A human act of becoming

This is my review of Stoner: A Novel (Vintage Classics) by John Williams.

Given the chance to escape from toiling on his father's barren farm to an agricultural course, the aptly named Stoner makes a guilty switch to English literature, for which he has conceived an abrupt and unlikely passion. Pursuing this with his customary determined labour, Stoner achieves a measure of success, but a mixture of misjudgements and fate blight his path.

The book opens with his death, describing him as "held in no particular esteem when … alive", so that our motive for reading is to learn what secrets or underestimated qualities he may ironically have taken to the grave, or which may be revealed to bring him recognition too late. It then becomes apparent that this is a detailed study of the life of an ordinary man who evokes sympathy in his resilience, his integrity, his capacity to appreciate nature, his occasional moments or periods of great joy which show that he does not lack feeling or the ability to love. When he is wronged, I felt anger on his behalf.

Yet, he is a flawed man as well. His preoccupation with his work often seems escapist and selfish, which matters if an innocent person suffers as a result. His passivity and usual habit of avoiding conflict also seem weak, although perhaps a man from humble origins, without connections and too straightforward to make them, cannot be expected to win out in the political jungle of a university campus.

This book reminds me of Bernard Malamud's brilliant "A New Life" and C.P. Snow's tales of academic rivalry, like "The Master". You may wonder at the revived interest in a "lost classic" of 1965 that now seems a little old-fashioned. In a strictly linear plot, Williams develops and disposes of each episode in turn almost too neatly. There often seems to be too much "telling" – as each character is introduced, Williams informs us what to think about them. The "villains" of the piece seem rather exaggerated, and I am not sure Williams' portrayal of women – with the exception of Karen Driscoll – is very convincing. If Stoner has been won over to literature by Shakespeare, I am unclear why he is so bound up in what seems a rather dry obsession with grammar and the classics.
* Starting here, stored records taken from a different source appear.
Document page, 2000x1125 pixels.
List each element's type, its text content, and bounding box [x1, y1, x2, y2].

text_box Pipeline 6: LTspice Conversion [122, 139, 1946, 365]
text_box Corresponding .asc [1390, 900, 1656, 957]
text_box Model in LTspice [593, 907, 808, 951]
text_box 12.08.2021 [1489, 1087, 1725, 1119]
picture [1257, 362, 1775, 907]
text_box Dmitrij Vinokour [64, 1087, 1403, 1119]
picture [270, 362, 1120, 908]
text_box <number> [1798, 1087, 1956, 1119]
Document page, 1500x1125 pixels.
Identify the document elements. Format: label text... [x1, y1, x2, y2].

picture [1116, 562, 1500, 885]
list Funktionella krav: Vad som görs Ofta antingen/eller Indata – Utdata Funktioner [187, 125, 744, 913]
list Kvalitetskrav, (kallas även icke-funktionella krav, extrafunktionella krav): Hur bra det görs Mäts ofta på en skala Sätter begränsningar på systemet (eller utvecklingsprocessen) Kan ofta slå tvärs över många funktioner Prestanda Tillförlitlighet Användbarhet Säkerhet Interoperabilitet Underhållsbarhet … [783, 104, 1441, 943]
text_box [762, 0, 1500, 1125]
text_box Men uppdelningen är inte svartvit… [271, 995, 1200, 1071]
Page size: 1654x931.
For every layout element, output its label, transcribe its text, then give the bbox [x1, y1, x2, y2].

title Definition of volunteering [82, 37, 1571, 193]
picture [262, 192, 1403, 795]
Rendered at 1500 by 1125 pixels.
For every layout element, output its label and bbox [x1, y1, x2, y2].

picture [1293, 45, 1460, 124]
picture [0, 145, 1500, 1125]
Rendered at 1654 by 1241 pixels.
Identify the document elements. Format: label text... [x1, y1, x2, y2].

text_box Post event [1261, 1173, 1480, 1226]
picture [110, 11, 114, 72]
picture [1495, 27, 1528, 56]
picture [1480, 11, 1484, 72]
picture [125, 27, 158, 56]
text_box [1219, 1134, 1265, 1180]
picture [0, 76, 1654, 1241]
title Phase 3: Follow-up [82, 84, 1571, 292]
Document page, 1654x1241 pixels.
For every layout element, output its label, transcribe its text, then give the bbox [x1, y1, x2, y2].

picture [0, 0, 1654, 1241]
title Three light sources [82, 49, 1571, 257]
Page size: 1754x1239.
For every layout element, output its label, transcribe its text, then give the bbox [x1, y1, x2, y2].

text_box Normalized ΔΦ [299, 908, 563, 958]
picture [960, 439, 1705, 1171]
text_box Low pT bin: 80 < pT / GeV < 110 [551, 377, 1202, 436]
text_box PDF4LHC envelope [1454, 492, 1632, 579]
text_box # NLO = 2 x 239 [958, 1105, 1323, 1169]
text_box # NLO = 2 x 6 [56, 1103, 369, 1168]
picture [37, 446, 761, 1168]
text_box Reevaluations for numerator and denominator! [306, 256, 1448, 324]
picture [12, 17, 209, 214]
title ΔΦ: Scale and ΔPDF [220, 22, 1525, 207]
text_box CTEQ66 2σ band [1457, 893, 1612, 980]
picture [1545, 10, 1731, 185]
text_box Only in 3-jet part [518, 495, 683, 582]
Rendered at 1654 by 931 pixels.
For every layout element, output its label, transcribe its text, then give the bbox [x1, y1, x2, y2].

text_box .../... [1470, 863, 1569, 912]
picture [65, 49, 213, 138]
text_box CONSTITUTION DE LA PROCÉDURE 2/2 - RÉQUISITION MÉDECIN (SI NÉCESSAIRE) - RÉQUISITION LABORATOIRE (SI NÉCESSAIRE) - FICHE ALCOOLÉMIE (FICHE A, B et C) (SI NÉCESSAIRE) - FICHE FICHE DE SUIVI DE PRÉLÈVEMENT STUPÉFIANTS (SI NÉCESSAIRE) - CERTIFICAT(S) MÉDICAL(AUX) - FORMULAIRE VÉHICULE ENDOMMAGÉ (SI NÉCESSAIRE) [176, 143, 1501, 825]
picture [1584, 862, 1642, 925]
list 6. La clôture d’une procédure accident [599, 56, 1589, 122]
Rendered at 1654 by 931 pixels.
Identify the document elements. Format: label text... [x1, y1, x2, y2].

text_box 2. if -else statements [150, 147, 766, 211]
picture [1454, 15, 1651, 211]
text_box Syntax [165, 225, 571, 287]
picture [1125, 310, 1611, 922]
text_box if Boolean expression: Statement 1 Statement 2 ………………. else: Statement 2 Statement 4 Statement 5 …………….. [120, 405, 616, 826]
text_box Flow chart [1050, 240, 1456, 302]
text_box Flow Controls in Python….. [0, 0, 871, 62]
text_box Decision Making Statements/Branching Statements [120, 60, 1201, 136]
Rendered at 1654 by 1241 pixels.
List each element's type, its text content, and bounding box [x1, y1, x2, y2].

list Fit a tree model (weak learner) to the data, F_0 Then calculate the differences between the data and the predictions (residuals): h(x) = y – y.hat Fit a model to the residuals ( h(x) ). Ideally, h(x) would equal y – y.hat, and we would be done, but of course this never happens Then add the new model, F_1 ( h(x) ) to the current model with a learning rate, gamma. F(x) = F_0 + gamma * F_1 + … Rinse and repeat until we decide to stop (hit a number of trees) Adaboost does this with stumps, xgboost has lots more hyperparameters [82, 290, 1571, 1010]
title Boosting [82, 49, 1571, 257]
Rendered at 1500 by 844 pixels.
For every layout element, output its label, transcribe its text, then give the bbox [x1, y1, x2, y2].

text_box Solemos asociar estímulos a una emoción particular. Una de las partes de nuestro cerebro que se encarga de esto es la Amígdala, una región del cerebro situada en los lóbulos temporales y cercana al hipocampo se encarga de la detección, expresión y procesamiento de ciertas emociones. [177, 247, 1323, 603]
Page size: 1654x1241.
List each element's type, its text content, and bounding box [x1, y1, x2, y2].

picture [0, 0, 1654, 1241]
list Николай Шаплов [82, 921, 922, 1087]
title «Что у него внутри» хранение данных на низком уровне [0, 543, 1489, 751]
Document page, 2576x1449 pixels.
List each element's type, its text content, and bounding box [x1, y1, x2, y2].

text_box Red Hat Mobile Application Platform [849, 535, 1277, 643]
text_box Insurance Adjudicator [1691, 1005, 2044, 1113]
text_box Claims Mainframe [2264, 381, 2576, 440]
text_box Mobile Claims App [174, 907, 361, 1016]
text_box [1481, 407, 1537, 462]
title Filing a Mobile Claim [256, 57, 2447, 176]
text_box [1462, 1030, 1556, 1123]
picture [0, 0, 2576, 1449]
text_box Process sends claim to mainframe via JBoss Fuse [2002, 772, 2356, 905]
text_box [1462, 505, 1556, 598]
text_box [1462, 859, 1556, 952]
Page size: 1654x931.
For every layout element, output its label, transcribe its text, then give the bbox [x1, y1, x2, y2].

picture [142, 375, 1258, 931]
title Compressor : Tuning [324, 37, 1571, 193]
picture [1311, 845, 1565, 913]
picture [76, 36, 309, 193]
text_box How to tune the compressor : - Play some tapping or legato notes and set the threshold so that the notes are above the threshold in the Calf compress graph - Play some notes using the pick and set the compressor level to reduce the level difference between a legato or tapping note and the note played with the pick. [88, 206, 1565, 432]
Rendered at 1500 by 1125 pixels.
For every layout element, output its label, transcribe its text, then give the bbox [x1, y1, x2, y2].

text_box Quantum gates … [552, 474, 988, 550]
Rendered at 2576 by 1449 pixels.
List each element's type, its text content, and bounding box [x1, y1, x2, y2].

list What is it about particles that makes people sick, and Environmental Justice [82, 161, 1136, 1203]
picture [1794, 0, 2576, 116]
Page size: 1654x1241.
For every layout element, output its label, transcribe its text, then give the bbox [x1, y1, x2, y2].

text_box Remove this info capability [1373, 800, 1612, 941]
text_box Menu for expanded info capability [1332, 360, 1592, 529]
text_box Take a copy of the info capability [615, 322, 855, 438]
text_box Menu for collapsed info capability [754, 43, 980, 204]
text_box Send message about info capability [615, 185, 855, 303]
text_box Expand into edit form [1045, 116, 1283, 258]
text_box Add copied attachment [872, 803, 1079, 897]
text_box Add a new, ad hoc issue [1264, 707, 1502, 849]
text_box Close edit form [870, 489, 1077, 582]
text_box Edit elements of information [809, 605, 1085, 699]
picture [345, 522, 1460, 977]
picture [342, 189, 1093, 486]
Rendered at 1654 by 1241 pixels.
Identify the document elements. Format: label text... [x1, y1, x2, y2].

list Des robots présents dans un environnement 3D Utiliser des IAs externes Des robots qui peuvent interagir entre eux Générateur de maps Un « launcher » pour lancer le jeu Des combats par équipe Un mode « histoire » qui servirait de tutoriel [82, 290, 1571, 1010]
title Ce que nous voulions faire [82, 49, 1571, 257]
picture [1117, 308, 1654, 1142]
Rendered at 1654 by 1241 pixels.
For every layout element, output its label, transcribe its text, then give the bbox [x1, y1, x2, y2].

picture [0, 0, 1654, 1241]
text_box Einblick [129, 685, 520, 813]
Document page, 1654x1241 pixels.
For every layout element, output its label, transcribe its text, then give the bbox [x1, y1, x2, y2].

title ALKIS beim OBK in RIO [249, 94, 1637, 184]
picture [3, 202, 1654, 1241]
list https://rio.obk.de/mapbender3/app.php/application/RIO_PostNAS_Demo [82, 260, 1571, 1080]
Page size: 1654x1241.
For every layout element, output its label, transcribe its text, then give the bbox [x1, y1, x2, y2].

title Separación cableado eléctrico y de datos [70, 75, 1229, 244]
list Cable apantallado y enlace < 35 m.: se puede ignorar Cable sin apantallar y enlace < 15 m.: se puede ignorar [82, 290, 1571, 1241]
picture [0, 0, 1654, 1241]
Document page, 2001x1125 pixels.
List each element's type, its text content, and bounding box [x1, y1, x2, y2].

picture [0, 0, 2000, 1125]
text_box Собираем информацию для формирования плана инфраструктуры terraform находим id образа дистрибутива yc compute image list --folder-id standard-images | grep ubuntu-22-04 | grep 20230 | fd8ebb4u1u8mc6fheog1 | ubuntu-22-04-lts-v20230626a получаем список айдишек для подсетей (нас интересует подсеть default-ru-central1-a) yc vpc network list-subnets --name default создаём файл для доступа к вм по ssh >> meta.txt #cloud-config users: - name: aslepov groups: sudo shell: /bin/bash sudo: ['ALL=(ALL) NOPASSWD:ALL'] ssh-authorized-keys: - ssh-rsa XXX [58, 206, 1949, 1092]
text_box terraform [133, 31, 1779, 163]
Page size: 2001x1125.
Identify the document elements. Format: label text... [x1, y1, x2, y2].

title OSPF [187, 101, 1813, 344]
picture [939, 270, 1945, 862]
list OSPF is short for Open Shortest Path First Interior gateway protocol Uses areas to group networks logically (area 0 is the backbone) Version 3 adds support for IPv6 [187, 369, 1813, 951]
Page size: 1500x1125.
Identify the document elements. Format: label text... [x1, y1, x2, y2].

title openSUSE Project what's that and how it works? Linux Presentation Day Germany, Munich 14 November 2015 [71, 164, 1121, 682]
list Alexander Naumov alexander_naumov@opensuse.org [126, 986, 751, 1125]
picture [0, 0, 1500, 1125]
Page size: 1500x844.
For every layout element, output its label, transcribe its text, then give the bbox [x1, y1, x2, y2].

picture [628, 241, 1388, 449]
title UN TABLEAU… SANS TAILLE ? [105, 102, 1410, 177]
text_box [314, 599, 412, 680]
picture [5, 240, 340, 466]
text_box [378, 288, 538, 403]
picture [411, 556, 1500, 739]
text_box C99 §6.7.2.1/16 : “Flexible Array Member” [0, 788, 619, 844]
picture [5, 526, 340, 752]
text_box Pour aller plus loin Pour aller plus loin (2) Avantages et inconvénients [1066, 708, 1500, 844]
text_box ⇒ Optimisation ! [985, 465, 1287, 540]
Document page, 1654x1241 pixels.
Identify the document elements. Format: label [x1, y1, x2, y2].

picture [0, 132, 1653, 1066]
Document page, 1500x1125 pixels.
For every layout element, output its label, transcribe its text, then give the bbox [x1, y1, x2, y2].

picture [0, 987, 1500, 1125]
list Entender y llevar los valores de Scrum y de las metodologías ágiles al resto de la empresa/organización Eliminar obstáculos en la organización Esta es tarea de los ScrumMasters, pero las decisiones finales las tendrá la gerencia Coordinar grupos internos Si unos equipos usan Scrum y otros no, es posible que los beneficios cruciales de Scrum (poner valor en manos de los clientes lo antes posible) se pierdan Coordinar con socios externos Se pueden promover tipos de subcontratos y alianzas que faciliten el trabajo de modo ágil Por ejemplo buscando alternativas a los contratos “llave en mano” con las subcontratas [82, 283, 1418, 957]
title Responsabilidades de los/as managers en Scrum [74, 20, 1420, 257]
Despite this, the clear simple prose carries you along and I like the efficiency with which all the characters are given a clear function in the plot. The author's ability to express fine shades of meaning is astonishing. Some striking insights make a sharp impact. These may vary according to the reader, but I have made a note to study the Shakespearean sonnet number 73 which was instrumental in converting Stoner to literature. I was also struck by his ability to see the essential unimportance of some of his problems – although perhaps that makes him too quick to accept the unhappiness of others. His thoughts on the nature of love are thought-provoking.